When Slat’s original seabed-anchored design proved unworkable, the team replaced it with a version that weighted sea anchors would stabilize. The current wind-and-wave-powered model replaced the sea anchors when they presented their own problems. And even the version en route to the Pacific patch is unlikely to stay there, because objects that float high in the water, unlike submerged flotsam, tend to be driven clear by the wind. “This is why submerged microplastics and fishing nets gather in the garbage patch while the Alaskan coast is clogged with Styrofoam buoys and PET bottles,” says Nikolai Maximenko, an ocean researcher at the University of Hawaii. Spokesman Dubois says Ocean Cleanup expects the offshore supply ship hauling System 001 to be able to pull it back on course as needed. But keeping a bunch of ships around to babysit a fleet of the boom systems would make the whole project far more expensive.
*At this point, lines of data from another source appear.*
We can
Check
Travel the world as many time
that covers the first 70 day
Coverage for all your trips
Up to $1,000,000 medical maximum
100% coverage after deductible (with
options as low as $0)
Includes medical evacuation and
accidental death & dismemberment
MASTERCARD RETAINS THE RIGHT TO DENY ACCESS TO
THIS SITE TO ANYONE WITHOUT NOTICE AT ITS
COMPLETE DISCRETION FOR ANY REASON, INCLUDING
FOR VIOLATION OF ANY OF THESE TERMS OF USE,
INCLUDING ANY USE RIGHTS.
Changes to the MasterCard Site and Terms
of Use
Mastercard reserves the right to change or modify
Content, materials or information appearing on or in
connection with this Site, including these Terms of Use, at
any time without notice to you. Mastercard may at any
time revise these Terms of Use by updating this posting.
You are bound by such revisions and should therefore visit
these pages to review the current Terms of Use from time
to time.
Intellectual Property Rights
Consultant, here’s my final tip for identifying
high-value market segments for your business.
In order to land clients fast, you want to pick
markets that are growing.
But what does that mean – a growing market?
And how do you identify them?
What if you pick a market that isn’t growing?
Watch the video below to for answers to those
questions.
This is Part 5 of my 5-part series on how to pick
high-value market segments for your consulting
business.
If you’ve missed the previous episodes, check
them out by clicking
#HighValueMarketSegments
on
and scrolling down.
In Slat’s 2012 TEDx video, he said his device would be able to completely clean the garbage patch in the North Pacific in just five years. Today, his company says a fleet of its as-yet-unbuilt 3,000-foot-long models could clean half the patch in that time. The company’s website says “combining the cleanup with source reduction on land paves the road towards a plastic-free ocean by 2050,” but as Dubois acknowledges, virtually all the benefit would be achieved through the difficult, unsexy work of keeping plastic out of the ocean in the first place.

Until the system is tested, of course, any numbers remain a fantasy. Martini says she believes Slat’s intentions, at least, are pure. “I hope that if it doesn’t work, all this momentum will be used for something that will,” she says. “If he could use that charisma for an idea that has legs and could work, that would be amazing.”